TASK STATEMENT:
Among the records that follow, count the lines with the string "labels"; report only that count.

DATA UNDER STUDY:
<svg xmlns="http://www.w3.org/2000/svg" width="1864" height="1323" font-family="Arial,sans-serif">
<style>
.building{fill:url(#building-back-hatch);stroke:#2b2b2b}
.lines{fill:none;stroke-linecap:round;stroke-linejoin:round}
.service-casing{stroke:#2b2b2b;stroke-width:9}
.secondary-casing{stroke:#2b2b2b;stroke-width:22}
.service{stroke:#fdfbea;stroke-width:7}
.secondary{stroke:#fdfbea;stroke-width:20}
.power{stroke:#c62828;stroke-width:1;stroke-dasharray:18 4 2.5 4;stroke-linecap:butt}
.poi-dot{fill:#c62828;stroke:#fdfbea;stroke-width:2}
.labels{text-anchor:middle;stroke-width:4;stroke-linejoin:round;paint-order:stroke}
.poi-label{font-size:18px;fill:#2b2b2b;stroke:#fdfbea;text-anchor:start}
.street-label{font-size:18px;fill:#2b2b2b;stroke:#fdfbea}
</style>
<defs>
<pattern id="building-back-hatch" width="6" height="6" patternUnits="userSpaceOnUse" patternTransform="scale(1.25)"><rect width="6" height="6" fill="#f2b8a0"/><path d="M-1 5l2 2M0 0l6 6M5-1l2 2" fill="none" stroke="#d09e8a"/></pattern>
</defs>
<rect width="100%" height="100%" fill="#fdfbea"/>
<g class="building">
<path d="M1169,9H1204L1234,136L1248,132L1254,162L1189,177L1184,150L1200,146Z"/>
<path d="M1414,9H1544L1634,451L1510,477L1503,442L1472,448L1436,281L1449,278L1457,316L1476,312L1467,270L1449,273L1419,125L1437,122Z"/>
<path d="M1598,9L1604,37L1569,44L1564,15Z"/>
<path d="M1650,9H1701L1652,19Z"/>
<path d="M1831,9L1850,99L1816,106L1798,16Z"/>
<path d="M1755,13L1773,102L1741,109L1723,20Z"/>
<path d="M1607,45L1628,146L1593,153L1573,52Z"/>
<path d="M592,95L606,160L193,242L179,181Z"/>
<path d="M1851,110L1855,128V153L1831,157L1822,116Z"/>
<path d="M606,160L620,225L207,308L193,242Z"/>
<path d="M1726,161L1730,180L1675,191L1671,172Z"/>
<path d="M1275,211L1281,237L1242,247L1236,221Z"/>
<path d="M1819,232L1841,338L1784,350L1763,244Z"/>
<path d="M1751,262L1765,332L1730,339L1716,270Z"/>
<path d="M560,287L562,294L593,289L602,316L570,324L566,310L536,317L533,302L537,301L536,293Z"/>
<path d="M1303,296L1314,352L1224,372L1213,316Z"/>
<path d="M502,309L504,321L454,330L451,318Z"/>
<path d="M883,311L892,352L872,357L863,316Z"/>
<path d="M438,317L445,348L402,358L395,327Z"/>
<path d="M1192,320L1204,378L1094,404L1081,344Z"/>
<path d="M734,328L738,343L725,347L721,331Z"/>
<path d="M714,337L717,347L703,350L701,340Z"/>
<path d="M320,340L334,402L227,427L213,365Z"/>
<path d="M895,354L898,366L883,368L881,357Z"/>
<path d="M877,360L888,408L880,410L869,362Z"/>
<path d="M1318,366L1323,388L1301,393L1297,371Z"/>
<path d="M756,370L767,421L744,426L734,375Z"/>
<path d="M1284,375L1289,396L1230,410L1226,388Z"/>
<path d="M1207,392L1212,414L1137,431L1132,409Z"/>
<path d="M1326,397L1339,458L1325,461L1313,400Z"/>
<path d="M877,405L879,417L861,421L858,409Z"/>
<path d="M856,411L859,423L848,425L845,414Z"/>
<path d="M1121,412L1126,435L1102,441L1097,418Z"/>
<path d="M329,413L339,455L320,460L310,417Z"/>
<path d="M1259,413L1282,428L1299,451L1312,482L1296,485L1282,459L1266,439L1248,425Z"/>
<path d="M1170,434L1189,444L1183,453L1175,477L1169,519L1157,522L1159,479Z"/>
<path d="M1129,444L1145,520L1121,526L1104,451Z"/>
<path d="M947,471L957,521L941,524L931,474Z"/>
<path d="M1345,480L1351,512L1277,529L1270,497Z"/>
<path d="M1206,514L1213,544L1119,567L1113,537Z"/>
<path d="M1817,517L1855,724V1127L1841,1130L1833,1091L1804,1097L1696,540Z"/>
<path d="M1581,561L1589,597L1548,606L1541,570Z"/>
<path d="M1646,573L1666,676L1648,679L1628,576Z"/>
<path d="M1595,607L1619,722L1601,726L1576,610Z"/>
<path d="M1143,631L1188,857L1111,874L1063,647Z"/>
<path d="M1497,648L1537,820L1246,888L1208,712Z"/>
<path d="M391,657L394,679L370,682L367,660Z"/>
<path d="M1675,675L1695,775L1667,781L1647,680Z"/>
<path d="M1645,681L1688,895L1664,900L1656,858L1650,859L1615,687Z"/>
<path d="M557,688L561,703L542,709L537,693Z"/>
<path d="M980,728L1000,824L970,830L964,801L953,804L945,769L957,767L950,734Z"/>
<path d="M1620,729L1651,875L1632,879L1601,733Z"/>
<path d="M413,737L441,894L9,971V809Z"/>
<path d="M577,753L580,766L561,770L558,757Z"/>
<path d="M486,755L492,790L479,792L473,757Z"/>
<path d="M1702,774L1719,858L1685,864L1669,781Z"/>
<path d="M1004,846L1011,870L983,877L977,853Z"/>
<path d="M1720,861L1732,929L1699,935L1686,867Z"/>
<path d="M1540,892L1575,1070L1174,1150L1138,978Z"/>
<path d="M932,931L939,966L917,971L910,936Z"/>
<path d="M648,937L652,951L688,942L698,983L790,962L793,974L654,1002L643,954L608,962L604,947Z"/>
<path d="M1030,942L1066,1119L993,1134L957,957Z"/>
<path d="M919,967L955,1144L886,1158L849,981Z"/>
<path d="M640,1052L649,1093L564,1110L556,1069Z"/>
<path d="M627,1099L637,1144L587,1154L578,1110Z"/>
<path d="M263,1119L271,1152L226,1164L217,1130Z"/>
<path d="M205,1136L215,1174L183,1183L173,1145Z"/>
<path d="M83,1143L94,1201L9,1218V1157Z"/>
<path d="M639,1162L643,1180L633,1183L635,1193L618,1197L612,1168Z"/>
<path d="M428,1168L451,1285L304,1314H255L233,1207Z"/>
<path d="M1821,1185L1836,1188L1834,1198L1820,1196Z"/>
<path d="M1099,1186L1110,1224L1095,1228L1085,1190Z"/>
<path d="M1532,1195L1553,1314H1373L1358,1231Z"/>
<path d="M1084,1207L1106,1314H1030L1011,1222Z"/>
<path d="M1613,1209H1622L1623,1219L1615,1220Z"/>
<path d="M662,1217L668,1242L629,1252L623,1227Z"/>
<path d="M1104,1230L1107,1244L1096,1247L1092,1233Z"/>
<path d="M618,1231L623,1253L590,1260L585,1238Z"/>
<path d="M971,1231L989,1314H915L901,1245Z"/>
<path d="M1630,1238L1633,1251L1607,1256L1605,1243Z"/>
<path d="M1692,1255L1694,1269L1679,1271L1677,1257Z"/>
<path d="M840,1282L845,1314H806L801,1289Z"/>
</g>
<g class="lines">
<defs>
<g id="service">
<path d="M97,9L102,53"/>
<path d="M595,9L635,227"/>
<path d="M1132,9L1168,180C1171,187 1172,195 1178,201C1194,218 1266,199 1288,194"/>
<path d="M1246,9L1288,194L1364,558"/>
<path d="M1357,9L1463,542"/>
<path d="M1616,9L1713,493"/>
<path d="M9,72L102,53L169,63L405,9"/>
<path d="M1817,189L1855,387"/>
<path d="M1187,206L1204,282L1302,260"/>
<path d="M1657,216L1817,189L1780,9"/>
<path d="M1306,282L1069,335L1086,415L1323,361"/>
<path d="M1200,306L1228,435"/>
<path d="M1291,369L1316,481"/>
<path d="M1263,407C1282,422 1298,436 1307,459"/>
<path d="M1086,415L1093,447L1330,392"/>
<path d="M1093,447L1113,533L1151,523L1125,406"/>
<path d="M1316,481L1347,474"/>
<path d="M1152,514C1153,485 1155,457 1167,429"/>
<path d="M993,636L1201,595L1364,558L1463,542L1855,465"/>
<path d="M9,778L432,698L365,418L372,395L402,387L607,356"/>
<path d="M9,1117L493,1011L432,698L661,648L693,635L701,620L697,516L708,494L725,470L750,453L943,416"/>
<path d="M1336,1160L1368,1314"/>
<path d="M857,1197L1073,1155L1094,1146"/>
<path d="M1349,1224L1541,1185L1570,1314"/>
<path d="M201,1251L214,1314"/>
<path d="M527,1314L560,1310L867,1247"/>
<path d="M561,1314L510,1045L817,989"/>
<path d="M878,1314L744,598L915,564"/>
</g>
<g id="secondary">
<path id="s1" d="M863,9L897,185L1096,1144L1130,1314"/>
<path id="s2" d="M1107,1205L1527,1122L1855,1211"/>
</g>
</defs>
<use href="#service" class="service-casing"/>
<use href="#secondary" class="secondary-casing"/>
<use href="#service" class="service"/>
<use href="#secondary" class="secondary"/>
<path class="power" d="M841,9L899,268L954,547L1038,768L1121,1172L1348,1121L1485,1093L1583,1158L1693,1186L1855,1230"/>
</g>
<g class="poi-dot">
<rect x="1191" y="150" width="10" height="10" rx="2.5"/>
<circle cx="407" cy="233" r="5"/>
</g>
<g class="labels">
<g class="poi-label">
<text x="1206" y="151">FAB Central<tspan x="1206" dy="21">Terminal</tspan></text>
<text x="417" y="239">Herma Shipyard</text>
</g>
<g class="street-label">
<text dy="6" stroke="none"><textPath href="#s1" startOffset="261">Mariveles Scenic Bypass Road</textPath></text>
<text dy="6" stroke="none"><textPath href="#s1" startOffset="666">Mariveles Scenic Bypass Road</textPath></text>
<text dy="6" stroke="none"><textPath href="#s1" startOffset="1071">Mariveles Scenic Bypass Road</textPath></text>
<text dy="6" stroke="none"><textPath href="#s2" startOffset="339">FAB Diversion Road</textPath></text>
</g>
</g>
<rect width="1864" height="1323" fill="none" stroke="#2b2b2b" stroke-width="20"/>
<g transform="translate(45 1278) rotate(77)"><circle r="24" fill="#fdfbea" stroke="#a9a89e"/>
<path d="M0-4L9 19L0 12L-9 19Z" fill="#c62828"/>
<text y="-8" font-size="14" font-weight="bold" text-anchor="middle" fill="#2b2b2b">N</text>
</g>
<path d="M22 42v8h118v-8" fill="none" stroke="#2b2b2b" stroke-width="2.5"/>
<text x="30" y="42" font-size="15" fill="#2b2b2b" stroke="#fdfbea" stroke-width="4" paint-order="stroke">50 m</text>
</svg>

SOLUTION FOR THIS PROBLEM:
2